__TASK DETAILS__. Please copy, exactly as they appear below, the lines from the one containing "8: (300, 62)" through the one containing "14: (305, 119)".
--- INFORMATION GIVEN Enclosed Below ---
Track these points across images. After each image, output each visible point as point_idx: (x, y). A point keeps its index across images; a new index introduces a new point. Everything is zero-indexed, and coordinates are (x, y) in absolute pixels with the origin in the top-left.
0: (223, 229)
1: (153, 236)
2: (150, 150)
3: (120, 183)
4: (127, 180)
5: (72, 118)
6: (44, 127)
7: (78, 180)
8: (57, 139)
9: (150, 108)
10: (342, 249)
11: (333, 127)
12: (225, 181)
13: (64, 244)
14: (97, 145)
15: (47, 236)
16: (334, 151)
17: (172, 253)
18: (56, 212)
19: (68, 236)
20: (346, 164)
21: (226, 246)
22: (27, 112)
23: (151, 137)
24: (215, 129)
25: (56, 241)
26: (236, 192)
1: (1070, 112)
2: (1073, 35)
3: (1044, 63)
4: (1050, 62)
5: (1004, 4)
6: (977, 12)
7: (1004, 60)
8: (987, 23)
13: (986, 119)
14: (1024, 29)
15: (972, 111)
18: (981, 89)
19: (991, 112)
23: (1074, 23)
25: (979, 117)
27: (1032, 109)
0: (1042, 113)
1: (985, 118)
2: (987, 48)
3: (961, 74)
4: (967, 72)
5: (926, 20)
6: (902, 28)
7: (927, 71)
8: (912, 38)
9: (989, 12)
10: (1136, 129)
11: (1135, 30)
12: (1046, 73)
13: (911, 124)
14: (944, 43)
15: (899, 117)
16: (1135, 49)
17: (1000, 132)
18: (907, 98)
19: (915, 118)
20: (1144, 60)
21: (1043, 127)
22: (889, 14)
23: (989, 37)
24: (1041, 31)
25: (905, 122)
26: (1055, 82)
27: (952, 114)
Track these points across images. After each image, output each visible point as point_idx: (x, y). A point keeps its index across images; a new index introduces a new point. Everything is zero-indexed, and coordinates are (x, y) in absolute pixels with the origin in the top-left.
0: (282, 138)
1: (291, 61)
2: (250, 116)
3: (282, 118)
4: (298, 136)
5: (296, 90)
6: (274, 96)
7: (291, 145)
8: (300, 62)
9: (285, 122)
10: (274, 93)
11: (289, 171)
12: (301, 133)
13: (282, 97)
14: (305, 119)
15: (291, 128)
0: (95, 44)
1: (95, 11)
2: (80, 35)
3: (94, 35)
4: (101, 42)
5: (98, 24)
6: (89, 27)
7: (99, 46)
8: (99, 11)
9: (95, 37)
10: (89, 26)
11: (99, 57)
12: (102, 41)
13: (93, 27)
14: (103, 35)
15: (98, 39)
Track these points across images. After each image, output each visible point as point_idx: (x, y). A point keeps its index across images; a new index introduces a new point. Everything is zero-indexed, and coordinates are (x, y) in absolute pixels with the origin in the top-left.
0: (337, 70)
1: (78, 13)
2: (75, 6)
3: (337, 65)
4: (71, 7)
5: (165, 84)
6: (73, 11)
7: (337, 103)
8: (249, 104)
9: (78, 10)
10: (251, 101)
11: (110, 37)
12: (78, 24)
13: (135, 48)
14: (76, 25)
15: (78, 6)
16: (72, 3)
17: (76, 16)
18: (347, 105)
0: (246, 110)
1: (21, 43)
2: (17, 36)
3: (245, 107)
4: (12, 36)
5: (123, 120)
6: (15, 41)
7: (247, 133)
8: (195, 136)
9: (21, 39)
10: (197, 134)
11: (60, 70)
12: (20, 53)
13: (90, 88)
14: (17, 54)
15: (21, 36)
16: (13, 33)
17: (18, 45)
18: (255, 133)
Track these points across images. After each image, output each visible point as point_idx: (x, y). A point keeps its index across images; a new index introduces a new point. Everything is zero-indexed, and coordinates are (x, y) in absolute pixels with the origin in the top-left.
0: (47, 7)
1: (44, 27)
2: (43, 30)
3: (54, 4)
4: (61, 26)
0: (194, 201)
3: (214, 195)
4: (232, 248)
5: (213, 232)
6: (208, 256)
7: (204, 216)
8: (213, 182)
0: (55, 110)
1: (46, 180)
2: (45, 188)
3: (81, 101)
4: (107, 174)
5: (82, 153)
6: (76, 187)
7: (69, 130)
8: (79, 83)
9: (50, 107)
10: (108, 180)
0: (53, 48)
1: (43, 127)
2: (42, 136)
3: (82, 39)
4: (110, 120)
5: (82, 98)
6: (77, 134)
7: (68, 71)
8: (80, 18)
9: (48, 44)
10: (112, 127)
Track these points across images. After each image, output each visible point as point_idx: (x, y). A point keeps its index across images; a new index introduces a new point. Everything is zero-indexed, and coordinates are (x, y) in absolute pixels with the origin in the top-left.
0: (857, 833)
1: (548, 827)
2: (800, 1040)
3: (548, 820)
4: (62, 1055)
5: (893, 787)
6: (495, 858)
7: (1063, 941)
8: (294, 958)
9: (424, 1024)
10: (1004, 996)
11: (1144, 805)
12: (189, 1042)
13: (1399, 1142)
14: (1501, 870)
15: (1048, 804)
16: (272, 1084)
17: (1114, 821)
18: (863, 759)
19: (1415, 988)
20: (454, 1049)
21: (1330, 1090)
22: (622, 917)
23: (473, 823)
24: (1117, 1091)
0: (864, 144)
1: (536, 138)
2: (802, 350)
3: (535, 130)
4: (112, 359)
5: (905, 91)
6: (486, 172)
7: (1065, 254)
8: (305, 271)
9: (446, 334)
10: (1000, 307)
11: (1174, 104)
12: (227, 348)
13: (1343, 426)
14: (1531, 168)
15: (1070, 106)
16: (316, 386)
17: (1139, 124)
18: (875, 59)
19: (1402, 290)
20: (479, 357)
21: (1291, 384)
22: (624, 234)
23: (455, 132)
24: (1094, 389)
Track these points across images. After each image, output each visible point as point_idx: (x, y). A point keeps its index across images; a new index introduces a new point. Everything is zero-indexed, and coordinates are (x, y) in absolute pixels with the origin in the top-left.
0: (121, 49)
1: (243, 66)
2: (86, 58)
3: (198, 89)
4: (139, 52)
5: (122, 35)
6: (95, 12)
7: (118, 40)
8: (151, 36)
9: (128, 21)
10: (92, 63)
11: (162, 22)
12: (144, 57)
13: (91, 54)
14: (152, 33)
--- End of Enclosed INFORMATION GIVEN ---
__TASK ANSWER__.
8: (300, 62)
9: (285, 122)
10: (274, 93)
11: (289, 171)
12: (301, 133)
13: (282, 97)
14: (305, 119)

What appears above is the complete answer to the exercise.